[Opening TEXT section]

I love the warmer months as it means that I can plant one of my favourite crops, the very easy and highly rewarding string or bush beans, as they are known. These usually come in two main forms the so called climbers or the dwarf bush forms, the latter very rarely getting above knee height. Both can bare heavy crops of fresh beans throughout the warmer period. Why not try them out? They are expensive to buy in the supermarket and yet so easy to grow, everyone should have a go!
If you already have a soil patch that you have previously cultivated you will not need to do a great deal to the soil to achieve a result. If you have been using hay mulches regularly there is very little that you will need to do to keep the beans happy; in most cases there is not even the need to add the usual scatter of agricultural lime or dolomite as the pH and nutrient levels in a hay based soil is usually spot on. Just scrape back any mulch to the width of the planting area, then cultivate a shallow furrow a few centimetres deep, pop in your bean seed, cover, and water well and they will be up in about 14 days through the warm weather.

[Closing TEXT section]
[Opening RECORD SET section]

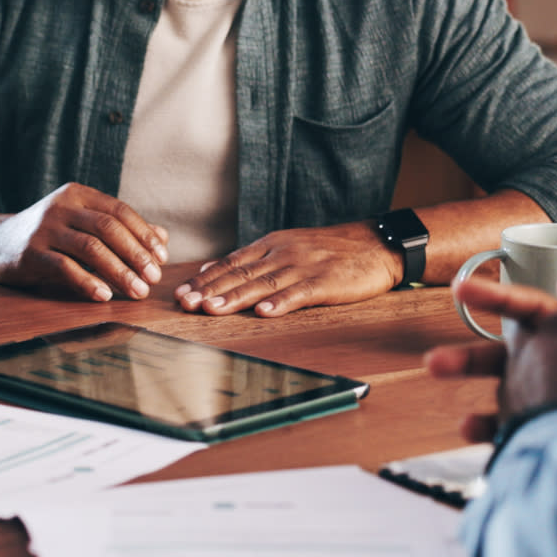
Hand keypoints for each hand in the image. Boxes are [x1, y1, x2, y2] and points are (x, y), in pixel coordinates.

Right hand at [0, 184, 168, 301]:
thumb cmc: (52, 235)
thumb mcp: (84, 224)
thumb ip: (122, 229)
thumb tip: (163, 237)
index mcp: (78, 194)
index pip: (119, 211)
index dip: (144, 234)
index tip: (162, 258)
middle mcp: (61, 206)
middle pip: (108, 228)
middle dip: (136, 255)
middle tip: (153, 278)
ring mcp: (44, 229)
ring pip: (90, 248)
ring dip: (119, 271)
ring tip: (137, 291)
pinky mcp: (30, 253)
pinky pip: (64, 268)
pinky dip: (87, 282)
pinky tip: (104, 295)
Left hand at [174, 222, 398, 316]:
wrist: (376, 243)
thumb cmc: (329, 250)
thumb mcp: (286, 245)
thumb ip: (250, 259)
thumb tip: (210, 269)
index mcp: (271, 244)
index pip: (231, 262)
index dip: (204, 279)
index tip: (180, 293)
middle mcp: (283, 253)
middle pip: (241, 273)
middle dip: (210, 290)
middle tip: (185, 304)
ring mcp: (304, 266)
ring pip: (264, 283)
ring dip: (236, 297)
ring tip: (212, 309)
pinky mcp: (327, 281)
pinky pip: (301, 293)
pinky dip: (281, 303)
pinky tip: (264, 313)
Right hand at [425, 277, 556, 441]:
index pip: (534, 310)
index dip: (497, 298)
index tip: (460, 289)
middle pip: (509, 354)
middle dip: (470, 353)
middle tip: (434, 358)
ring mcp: (555, 403)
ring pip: (504, 391)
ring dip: (472, 388)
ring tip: (439, 385)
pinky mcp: (552, 436)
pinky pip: (513, 431)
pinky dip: (490, 429)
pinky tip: (469, 430)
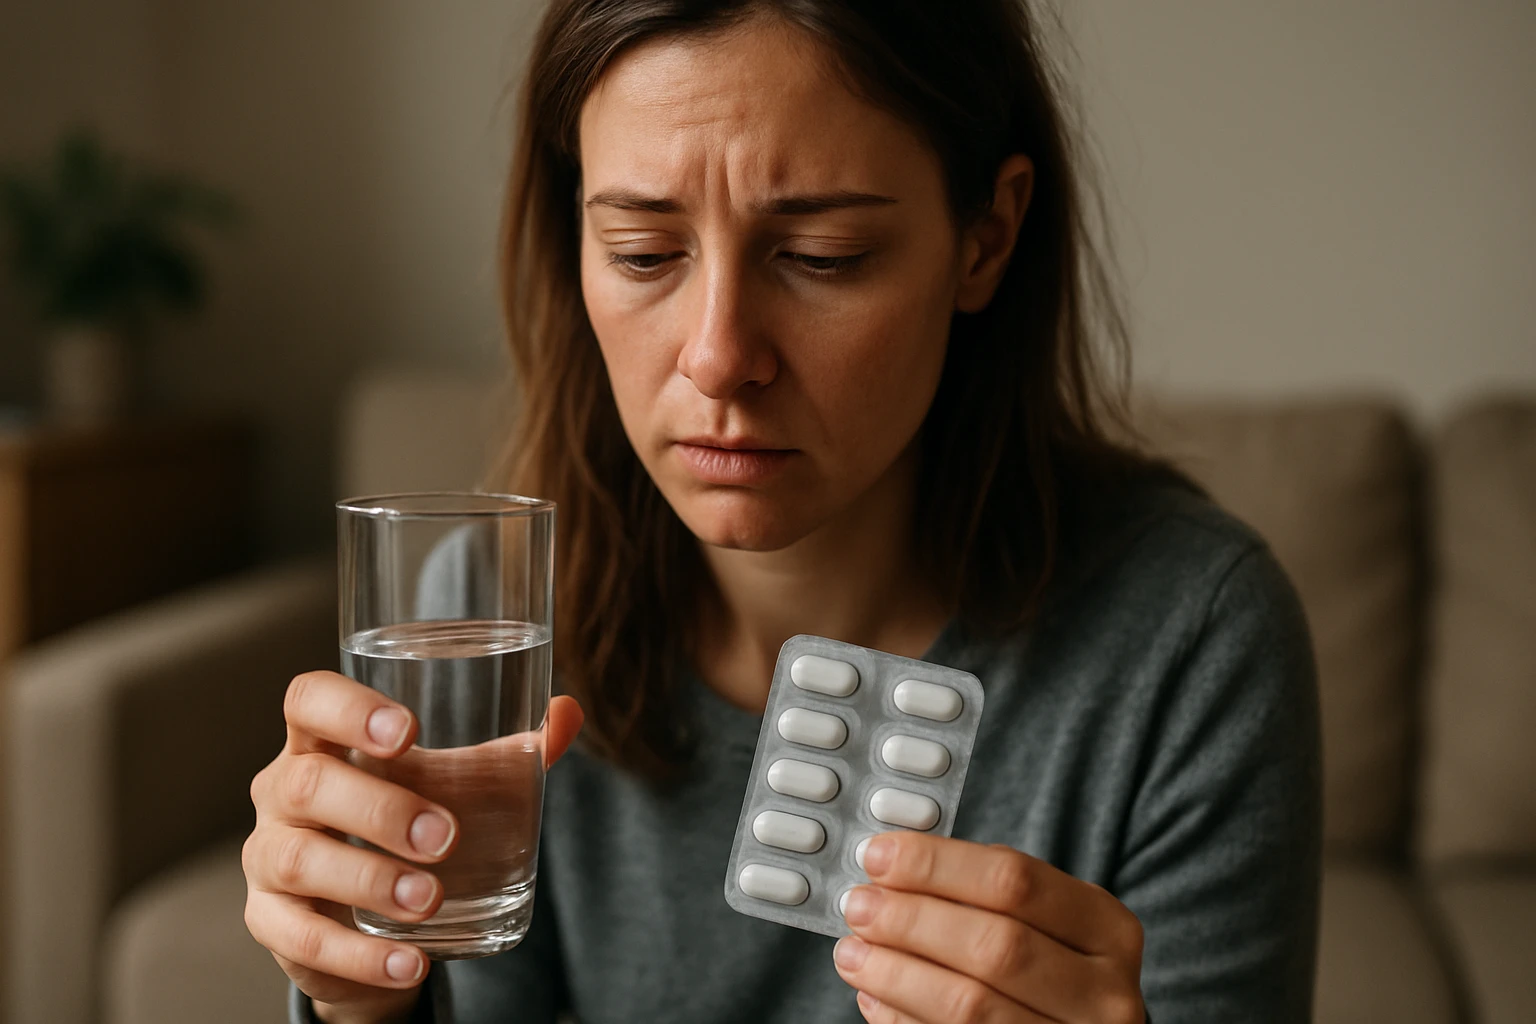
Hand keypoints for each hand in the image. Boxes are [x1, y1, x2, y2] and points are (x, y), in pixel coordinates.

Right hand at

[Closing RECORD SET section]

**TASK PROMPT**
Continue the text on growing string and bush beans from the point where it stops.

**ANSWER BELOW**
I always like to add a small pocket area (two or three bushes), of dwarf bush beans here and there throughout the garden. Normally the plantings are spaced apart at two to three week intervals to ensure a succession of harvests till mid-autumn. I often like to plant out my leafy vegetables in and around them as the beans, being legumes, will impart some of the nitrogen fixing goodness to the plants immediately around them, once again negating the need for additional feeding.
Anyone For Squash?
Another one of my favourites for the warmer weather is the button squash, they are as easy to grow as their close relative the zucchini, yet they can be much more delicious to eat. If you grow them yourself you will find that the golden forms in particular are little buttons of pure sunshine and they can be beautifully sweet. One of the easiest ways to grow these plants is to lightly cultivate your planting soil, add extra home compost if you see a need, (no need if you have a regular hay mulched garden), then prepare your planting area. These plants love their water through the warm weather and to make sure that they get it and it doesn’t just run off, plant them in a shallow crater or swale roughly 40cm in diameter. This swale can be filled with water, allowing a few moments for the water to soak in, adding extra if it was a particularly dry soil, then directly push your seeds into the moist soil with your finger. Up to 14 days later the small plants will appear and by mid-January or if not sooner, you will be reaping the rewards. Remember harvest them regularly at around ten centimetres or less diameter, because just like zucchini they become large marrows quickly.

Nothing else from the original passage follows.